*** Text ***
# adoption order



## millie:) (Feb 12, 2013)

Sorry but must have been asked a thousand times we have a date for adoption order later this month if birth parent does not contest although I think she will, but if she does not will that be the date the adoption order is granted? Or do you have a waiting period while paperwork is done, and if bm contests and court decides to give more time do you still have sw visits, as much as we have got on with sw's it would be nice for no more visits


----------



## littlepoppy86 (Feb 14, 2014)

Yay on getting a date 

I thought (could be very wrong!) that thsy the date it all goes through if no contesting an then celebration hearing is at least 3 weeks ago as contests can go through until that time?! 

Hopefully all smooth & you can celebrate your same surname!

X


----------



## -x-Lolly-x- (Feb 3, 2012)

Have to agree unfortunately, even if adoption order is granted there is still the right to appeal hence why celebration hearing doesn't happen immediately after. Very wrong in my opinion but that's another story!! In our case birth mum requested leave to appeal before the making of the order but it was refused. However she was granted 5 weeks in order to get paperwork etc in so we had a delay. We did still have social worker visits but the AO wasn't granted at this stage. I'm not actually sure what would happen if they tried to appeal post order.... It's a minefield!! I have to be honest though and say I found the extra visits to be reassuring and comforting during our anxious wait. Hoping all goes smoothly for you xxx


----------



## Daddyboo (Paul) (Dec 24, 2012)

We have been told BM will not be appealing and will not be attending the court day.

We were sent dates for both the AO and Celebration hearing.

AO is 29th Oct and Celebration on the 19th November - party is being planned for the 23rd Nov.


----------



## littlepoppy86 (Feb 14, 2014)

Congrats Paul!!


----------



## Miny Moo (Jan 13, 2011)
*** End of Text ***
— Exercise aim —
Extend the forum thread about adoption orders, picking up right after its last line. The material after this point has no connection to the adoption order thread.
*** Source material ***
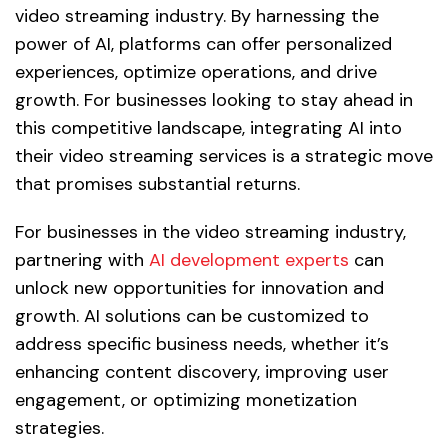
video streaming industry. By harnessing the
power of AI, platforms can offer personalized
experiences, optimize operations, and drive
growth. For businesses looking to stay ahead in
this competitive landscape, integrating AI into
their video streaming services is a strategic move
that promises substantial returns.
For businesses in the video streaming industry,
partnering with
AI development experts
can
unlock new opportunities for innovation and
growth. AI solutions can be customized to
address specific business needs, whether it’s
enhancing content discovery, improving user
engagement, or optimizing monetization
strategies.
*** End of Source material ***
— Reply to the exercise —
We received our 2 dates together like Paul even thought they were being held in different courts, our letter stated that ppeven if  BM put in an appeal the AO would be granted at the 1st hearing, but our sons case was very harrowing, our very experienced SW who had worked in adoption for over 20 years said on reading his CPR it was the worst case shed ever had. So think we just had a very sensible judge who was not pussy footing around. We were half hoping BM would turn up then at least we'd have one positive to give our son, but no after making lots of noise was obviously to much of an inconvenience for her!!!!


----------



## Macgyver (Oct 27, 2008)

Congratulations on getting a date, sadly as lolly has said bm can Appel right upto the paperwork is granted. Our bf turned up at court and logged an Appel and was given 5 weeks to get a solicitor and put it in writing why lo should be returned to them. Thankfully they never did and advised the court that they would no longer Appel as they knew he was in the best place. But those five weeks were pure hell. 
You will carry on getting sw visits until prob one after the celebration hearing where they can give you lo life story book and later life letter if they haven't done so already.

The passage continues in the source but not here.